Enfin je lui adressai la parole : « Eh bien ! Père Elliot, vous voilà arrivé ! D’où diable venez-vous ? Comme vous voilà arrangé ! Vous avez l’air souffrant ! — Ah ! mon bon ami, me dit-il, il y a vingt ans que je suis militaire, je n’ai jamais pleuré, mais aujourd’hui je pleure, plus de rage que de ma misère, en voyant que je vais être pris par des misérables Cosaques, sans pouvoir combattre ; car vous voyez que je suis à demi mort de froid et de faim.

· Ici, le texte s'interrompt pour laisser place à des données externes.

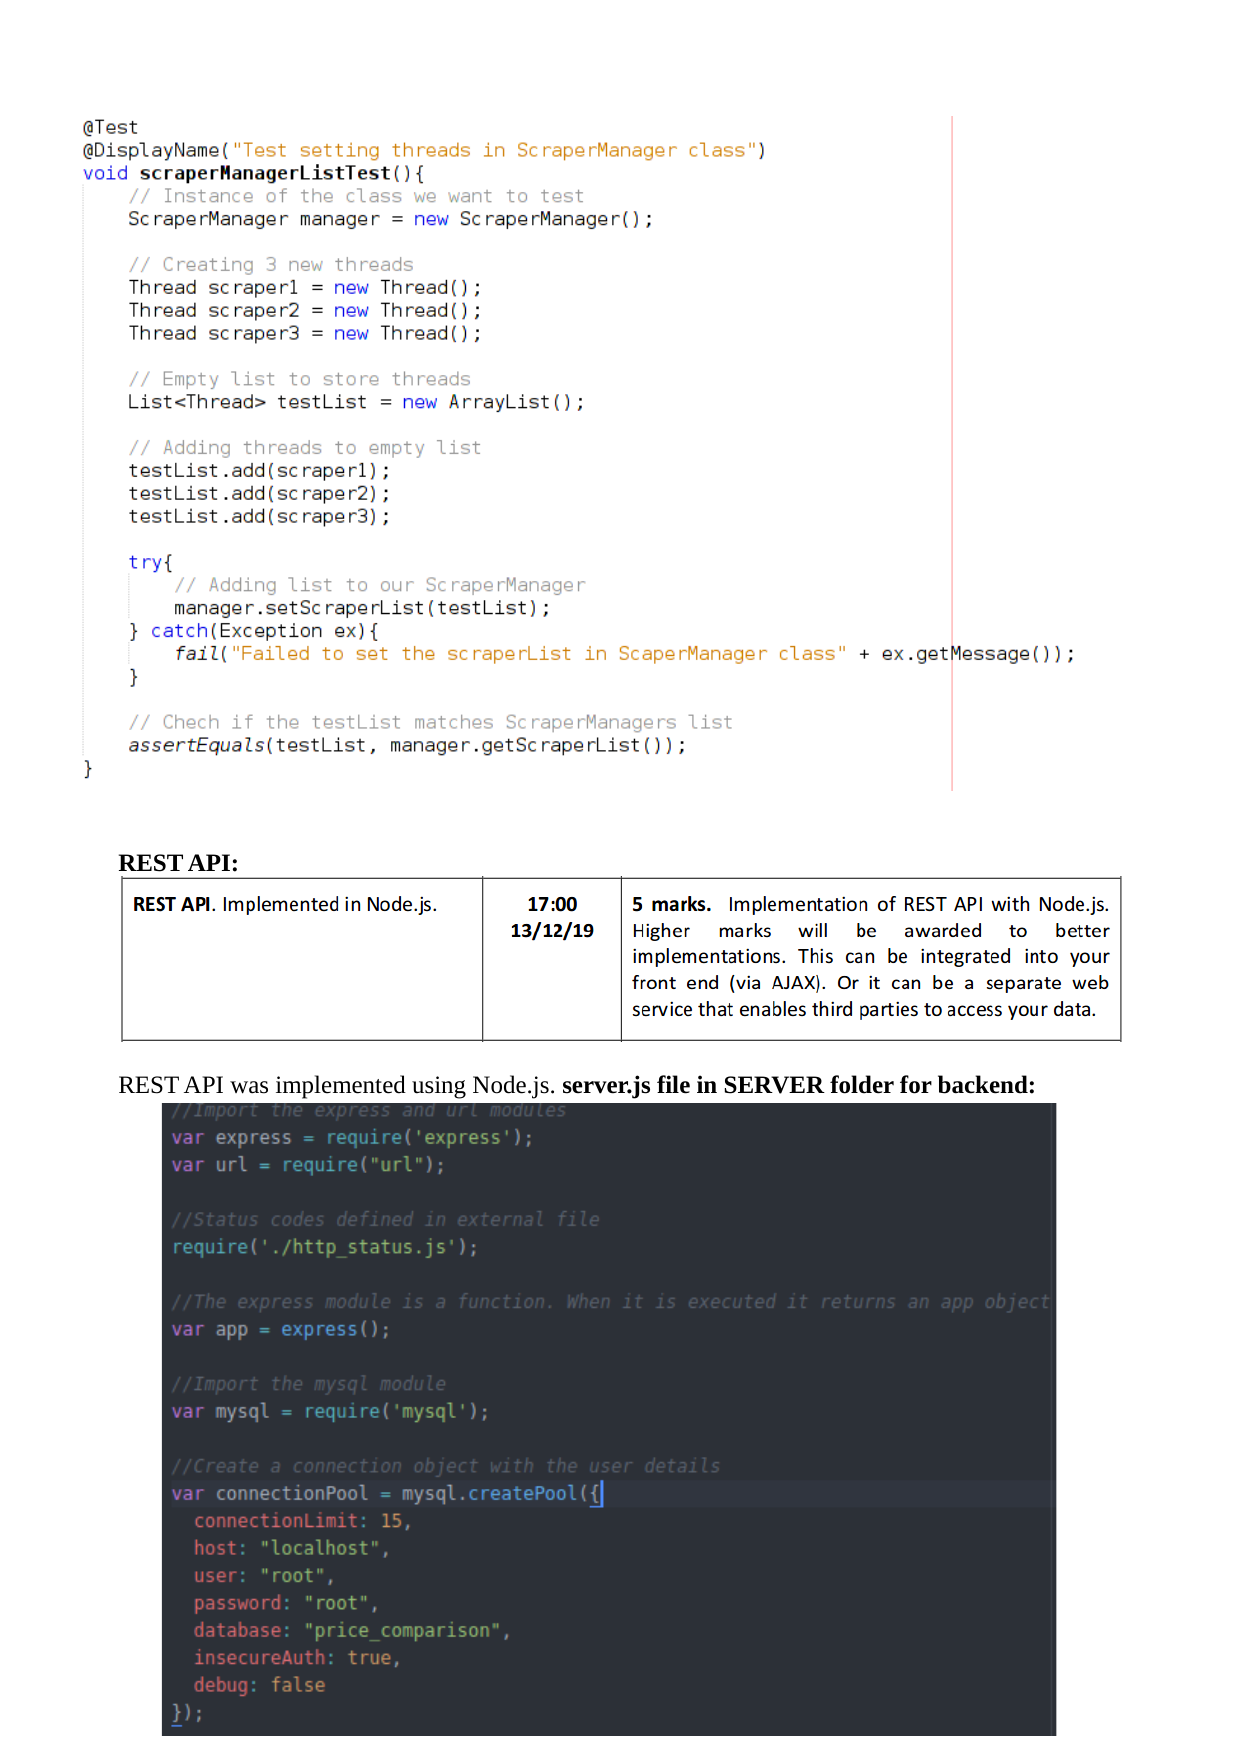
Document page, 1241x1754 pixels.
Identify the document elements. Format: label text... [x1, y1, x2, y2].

Voilà bientôt quatre semaines que je marche isolé, depuis le passage du Niémen, sur la neige, dans un pays sauvage, sans pouvoir obtenir aucun renseignement sur l’armée ! J’avais deux compagnons : l’un est mort il y a huit jours, et le second probablement aussi. Depuis quatre jours j’ai dû l’abandonner chez de pauvres Polonais où nous avions couché. J’arrive seul, comme vous voyez ; voilà, depuis Moscou, plus de quatre cents lieues que je fais dans la neige, sans pouvoir me reposer, ayant les pieds et les mains gelés, et même mon nez ! »

Je voyais des grosses larmes couler des yeux du vieux guerrier.

Picart et Grangier venaient de me rejoindre ; Grangier avait de suite reconnu le père Elliot : ils étaient de la même compagnie, mais Picart qui, cependant, le connaissait depuis dix-sept ans[1], ne pouvait le remettre. Nous entrâmes dans la maison la plus à notre portée ; nous y fûmes bien accueillis ; c’était chez un vieux marin, généralement ces gens-là sont bons.

Picart fit asseoir près du feu son vieux compagnon d’armes ; ensuite, tirant d’une des poches de sa capote une des deux bouteilles de vin, il en remplit un grand verre et dit au père Elliot : « Ah ça, mon vieux compagnon d’armes de la 23e demi-brigade, avalez-moi toujours celui-ci. Bien ! Et puis cela : très bien ! À présent, une croûte de pain, et cela ira mieux ! » Depuis Moscou, il n’avait pas goûté de vin ni mangé d’aussi bon pain ; mais il semblait oublier toutes ses misères. La femme du marin lui lava la figure avec un

  1. Depuis la campagne d’Italie. (Note de l’auteur.)